_Written problem:_ Arrange the lines below as a Markdown table with the columns "Row" and "Item line," skipping any blank lines. Begin at the line containing "kingdom: Fungi" and stop after the line containing "scientific name: Melilotus bicolor".

-- start Task material --

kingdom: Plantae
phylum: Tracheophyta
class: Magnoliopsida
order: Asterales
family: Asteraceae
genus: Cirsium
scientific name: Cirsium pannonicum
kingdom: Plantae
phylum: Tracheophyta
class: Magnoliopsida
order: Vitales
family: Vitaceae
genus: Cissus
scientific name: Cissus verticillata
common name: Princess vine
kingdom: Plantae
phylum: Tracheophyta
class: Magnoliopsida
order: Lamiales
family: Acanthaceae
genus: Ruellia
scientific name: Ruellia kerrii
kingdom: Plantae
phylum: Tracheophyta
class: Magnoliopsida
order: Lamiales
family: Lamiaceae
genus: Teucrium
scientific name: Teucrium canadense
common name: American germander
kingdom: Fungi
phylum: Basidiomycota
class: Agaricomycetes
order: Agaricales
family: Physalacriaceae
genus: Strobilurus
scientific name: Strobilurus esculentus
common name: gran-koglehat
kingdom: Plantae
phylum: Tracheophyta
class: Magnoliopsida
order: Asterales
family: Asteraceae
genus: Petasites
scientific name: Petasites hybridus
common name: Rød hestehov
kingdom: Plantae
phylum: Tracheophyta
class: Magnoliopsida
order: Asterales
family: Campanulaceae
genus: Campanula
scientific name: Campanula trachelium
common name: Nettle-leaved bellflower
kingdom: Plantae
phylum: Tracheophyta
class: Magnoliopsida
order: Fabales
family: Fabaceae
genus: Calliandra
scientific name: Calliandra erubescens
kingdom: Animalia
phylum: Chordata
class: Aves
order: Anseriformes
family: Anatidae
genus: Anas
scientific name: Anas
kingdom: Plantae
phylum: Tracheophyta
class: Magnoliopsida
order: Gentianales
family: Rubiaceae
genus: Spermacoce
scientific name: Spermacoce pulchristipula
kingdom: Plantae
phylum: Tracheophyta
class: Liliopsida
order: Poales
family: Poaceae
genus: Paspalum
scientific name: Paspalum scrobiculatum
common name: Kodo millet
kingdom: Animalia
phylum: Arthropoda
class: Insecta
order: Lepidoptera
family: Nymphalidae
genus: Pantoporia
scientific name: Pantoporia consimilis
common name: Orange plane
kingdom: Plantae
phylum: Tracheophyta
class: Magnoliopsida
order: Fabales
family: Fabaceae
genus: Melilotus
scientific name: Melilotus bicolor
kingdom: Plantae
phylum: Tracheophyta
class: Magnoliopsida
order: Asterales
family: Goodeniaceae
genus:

-- end Task material --

_The answer:_
| Row | Item line |
|---|---|
| 1 | kingdom: Fungi |
| 2 | phylum: Basidiomycota |
| 3 | class: Agaricomycetes |
| 4 | order: Agaricales |
| 5 | family: Physalacriaceae |
| 6 | genus: Strobilurus |
| 7 | scientific name: Strobilurus esculentus |
| 8 | common name: gran-koglehat |
| 9 | kingdom: Plantae |
| 10 | phylum: Tracheophyta |
| 11 | class: Magnoliopsida |
| 12 | order: Asterales |
| 13 | family: Asteraceae |
| 14 | genus: Petasites |
| 15 | scientific name: Petasites hybridus |
| 16 | common name: Rød hestehov |
| 17 | kingdom: Plantae |
| 18 | phylum: Tracheophyta |
| 19 | class: Magnoliopsida |
| 20 | order: Asterales |
| 21 | family: Campanulaceae |
| 22 | genus: Campanula |
| 23 | scientific name: Campanula trachelium |
| 24 | common name: Nettle-leaved bellflower |
| 25 | kingdom: Plantae |
| 26 | phylum: Tracheophyta |
| 27 | class: Magnoliopsida |
| 28 | order: Fabales |
| 29 | family: Fabaceae |
| 30 | genus: Calliandra |
| 31 | scientific name: Calliandra erubescens |
| 32 | kingdom: Animalia |
| 33 | phylum: Chordata |
| 34 | class: Aves |
| 35 | order: Anseriformes |
| 36 | family: Anatidae |
| 37 | genus: Anas |
| 38 | scientific name: Anas |
| 39 | kingdom: Plantae |
| 40 | phylum: Tracheophyta |
| 41 | class: Magnoliopsida |
| 42 | order: Gentianales |
| 43 | family: Rubiaceae |
| 44 | genus: Spermacoce |
| 45 | scientific name: Spermacoce pulchristipula |
| 46 | kingdom: Plantae |
| 47 | phylum: Tracheophyta |
| 48 | class: Liliopsida |
| 49 | order: Poales |
| 50 | family: Poaceae |
| 51 | genus: Paspalum |
| 52 | scientific name: Paspalum scrobiculatum |
| 53 | common name: Kodo millet |
| 54 | kingdom: Animalia |
| 55 | phylum: Arthropoda |
| 56 | class: Insecta |
| 57 | order: Lepidoptera |
| 58 | family: Nymphalidae |
| 59 | genus: Pantoporia |
| 60 | scientific name: Pantoporia consimilis |
| 61 | common name: Orange plane |
| 62 | kingdom: Plantae |
| 63 | phylum: Tracheophyta |
| 64 | class: Magnoliopsida |
| 65 | order: Fabales |
| 66 | family: Fabaceae |
| 67 | genus: Melilotus |
| 68 | scientific name: Melilotus bicolor |